Exmore Police Chief Angelo DiMartino has applied for a grant for street surveillance cameras that will cost about $150,000, but if the town receives the ARP funds it was promised, Exmore will use that money to pay for the cameras and the grant will not be needed, Duer said.

DiMartino added that a state grant paid for load-bearing vests now worn by all Exmore police officers. A load-bearing vest can hold many items of police gear, and university studies have shown load-bearing vests prevent and relieve leg, hip, and back pain, he said.

The remaining 90% of the ARP funds would be applied to the cost of Exmore’s sewer project.

Exmore negotiated an agreement with the Hampton Roads Sanitation District, which will build a force main near Route 13 to carry wastewater from Exmore and other localities to the Onancock treatment plant, which has excess capacity.

Exmore will be able to close its sewer treatment plant and build out its collection system to serve every home and business in town, increasing the number of sewer customers from about 350 to 900.

Exmore will bear the distinction of being the only town in the Hampton Roads Sanitation District to maintain its own sewer system and bill its customers, due to effective negotiations by town officials.

Duer noted that HRSD representatives have not yet signed the agreement, but he is confident they will.

Exmore business owner Ken Dufty thanked town officials for working with HRSD and made one request: the town should not require every household to purchase a grinder pump for processing wastewater into a slurry before sending it through the sewer collection system.

Dufty explained that as a landlord, his former tenants had completely blocked a septic tank by flushing items down the toilet such as diapers, toys, rubber gloves, and cigarette butts.

Those types of items would ruin a grinder pump and cost thousands of dollars in repairs over time.

Dufty acknowledged his suggestion might not be possible, but he wanted town officials to consider it.

But his outlook on the town’s future was overall positive. “I think we’re going to see a renewed interest, once we get that sewage in here, in developing commercial, residential, light industrial. I think it’s going to be a huge plus for us,” Dufty said.

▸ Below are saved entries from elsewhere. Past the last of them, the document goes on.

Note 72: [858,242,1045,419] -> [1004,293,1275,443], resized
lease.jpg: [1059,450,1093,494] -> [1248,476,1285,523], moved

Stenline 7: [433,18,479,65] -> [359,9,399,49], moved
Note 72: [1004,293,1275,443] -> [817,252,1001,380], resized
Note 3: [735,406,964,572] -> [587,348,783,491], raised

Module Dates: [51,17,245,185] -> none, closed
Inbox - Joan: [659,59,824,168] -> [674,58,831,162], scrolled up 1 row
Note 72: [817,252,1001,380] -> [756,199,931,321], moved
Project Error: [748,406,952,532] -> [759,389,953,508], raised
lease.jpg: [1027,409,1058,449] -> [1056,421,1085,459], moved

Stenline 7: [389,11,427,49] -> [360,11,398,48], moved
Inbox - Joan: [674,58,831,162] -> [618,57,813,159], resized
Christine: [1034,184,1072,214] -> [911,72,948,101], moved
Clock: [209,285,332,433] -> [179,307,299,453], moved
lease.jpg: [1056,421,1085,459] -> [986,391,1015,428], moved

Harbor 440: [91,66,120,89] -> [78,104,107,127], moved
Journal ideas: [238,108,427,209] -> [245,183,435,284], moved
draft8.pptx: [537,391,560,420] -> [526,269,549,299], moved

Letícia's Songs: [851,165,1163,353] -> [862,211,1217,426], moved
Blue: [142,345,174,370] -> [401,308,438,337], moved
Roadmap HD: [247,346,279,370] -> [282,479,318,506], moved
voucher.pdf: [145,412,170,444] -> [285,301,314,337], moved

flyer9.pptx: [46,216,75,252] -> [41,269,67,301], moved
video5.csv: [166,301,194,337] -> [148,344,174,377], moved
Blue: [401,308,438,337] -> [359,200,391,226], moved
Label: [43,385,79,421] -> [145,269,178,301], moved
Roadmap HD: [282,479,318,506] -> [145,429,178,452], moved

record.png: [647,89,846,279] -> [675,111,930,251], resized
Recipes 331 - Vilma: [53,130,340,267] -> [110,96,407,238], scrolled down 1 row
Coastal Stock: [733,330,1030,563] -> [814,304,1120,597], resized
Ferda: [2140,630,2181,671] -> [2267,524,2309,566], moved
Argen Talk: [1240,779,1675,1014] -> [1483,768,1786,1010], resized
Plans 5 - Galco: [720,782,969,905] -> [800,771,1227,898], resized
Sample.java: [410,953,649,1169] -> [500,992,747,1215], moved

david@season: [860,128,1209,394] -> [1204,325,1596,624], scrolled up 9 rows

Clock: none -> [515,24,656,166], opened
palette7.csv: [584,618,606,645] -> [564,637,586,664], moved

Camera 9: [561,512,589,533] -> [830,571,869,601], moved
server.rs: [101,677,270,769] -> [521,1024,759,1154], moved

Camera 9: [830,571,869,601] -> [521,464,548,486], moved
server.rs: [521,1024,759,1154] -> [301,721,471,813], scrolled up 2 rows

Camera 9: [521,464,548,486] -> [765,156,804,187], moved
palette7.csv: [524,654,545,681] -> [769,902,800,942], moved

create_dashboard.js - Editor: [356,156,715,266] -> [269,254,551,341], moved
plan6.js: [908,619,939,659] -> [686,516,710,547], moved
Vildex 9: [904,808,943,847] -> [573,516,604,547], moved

He added that real estate values increase when a town offers both water and sewer service.

“People are buying in Exmore. People are coming here because we’re not Cape Charles. They’re coming here because we’re not Virginia Beach,” Dufty said.

“They’re coming here because we have low taxes, and good services, and good police enforcement, a good zoning administrator, great town manager … great administration, great public works … we have it all, and people are beginning to know that.”

In another matter, Exmore’s new well system has run into trouble after one year.

Director of Utilities Taylor Dukes said one of the well pump motors, which was out of warranty, experienced a catastrophic failure and cost $6,300 to replace.

He consulted an engineer, who determined an installation error caused the failure and “the motor welded itself together,” Dukes explained.

Exmore will likely end up in litigation with the installer, he said.

However, the town’s financial situation appears to be improving. A moratorium on utility shutoffs continues, but Exmore is receiving some COVID-19 relief and the situation is not in “dire straits,” Duer said.

He also expects the town to receive all the business license revenue it budgeted, about $100,000.